0004 - Regime Management: Snapshot Architecture

Summary

This specification completes the snapshot-based regime detection architecture for the market-making system. The core change separates data collection (creating comprehensive market snapshots) from regime analysis (consuming those snapshots), enabling better testability, historical analysis, and architectural clarity.

Problem Statement

The current regime detection system has tight coupling between data collection and regime analysis.
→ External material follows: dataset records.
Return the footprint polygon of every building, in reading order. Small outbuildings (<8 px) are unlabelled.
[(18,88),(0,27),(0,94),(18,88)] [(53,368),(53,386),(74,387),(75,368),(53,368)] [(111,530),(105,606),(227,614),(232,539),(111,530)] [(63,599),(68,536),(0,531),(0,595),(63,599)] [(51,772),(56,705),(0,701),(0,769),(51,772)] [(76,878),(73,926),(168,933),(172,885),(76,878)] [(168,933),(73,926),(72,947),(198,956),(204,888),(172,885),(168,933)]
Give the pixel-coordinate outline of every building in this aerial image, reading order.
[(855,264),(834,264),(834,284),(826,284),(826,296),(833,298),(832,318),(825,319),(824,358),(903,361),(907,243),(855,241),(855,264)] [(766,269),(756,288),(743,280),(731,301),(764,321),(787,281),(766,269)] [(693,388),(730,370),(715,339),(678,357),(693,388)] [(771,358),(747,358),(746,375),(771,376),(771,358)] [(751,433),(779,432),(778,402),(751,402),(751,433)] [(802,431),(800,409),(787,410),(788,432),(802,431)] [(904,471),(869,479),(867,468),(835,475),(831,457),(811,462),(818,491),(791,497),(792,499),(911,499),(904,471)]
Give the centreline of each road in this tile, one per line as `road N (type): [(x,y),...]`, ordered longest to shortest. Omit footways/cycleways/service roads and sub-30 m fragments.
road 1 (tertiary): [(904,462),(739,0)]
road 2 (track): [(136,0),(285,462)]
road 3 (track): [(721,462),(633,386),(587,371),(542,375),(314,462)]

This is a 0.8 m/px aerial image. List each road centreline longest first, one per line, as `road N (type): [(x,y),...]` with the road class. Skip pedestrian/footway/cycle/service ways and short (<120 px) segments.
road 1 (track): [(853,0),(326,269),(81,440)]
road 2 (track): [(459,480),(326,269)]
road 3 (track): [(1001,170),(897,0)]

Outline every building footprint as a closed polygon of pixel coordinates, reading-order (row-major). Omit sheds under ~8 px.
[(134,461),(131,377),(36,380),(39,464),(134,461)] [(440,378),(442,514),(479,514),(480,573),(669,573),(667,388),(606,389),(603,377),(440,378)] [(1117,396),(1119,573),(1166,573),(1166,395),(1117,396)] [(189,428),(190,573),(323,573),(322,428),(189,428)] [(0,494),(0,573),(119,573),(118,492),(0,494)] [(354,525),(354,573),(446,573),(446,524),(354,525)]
This creates several issues:

  1. Testability: Cannot easily test regime analysis in isolation without mocking exchange APIs
  2. Historical Analysis: Cannot run regime detection on past data without re-fetching from exchanges
  3. Separation of Concerns: Metrics collection performs both data gathering and analysis in a single pass
  4. Validation Coverage: Multiple checkpoint tests remain incomplete (grid configuration, enabled status, restart gates, snapshot architecture)

The system needs to complete the transition to a snapshot-based architecture where:

  • Data collection creates self-contained snapshot files with all data needed for regime analysis
  • Regime analysis operates solely on pre-collected snapshot files
  • Historical backtesting uses the same regime analysis code as live operation

Goals

  1. Complete snapshot file reader (Task 12.1): Enable regime analysis to read from pre-collected YAML snapshot files containing minute-level price data
  2. Refactor regime engine for snapshots (Task 12.2): Remove direct API dependencies from regime classification, using snapshot data instead
  3. Implement snapshot-based market data service (Task 12.3): Create a market data layer that reads from snapshots rather than live APIs
  4. Update recommendation generator (Task 12.4): Ensure recommendations can be generated from historical snapshot data
  5. Add snapshot validation (Task 12.5): Implement integrity checks ensuring snapshots contain complete data (60 minute prices per hour)
  6. Separate metrics collection from analysis (Task 13.1): Focus metrics collector purely on creating comprehensive snapshots
  7. Create standalone regime analysis service (Task 13.2): Extract regime analysis into a service that consumes snapshot files
  8. Update dashboard for snapshots (Task 13.3): Modify dashboard generation to use snapshot-based regime results
  9. Update backtesting system (Task 13.4): Enable backtesting to run regime analysis on historical snapshot files
  10. Validate checkpoints (Tasks 4.6, 7.2, 7.6, 10, 14): Complete all outstanding checkpoint test validations

Non-Goals

  • Adding new regime classification algorithms (the classification logic is already implemented)
  • Changing the YAML snapshot file format (the format is established)
  • Adding new exchange integrations
  • Modifying the grid trading execution logic
  • Implementing real-time streaming (system uses hourly batch collection)

Technical Approach

Phase 1: Snapshot File Infrastructure (Tasks 12.1, 12.5)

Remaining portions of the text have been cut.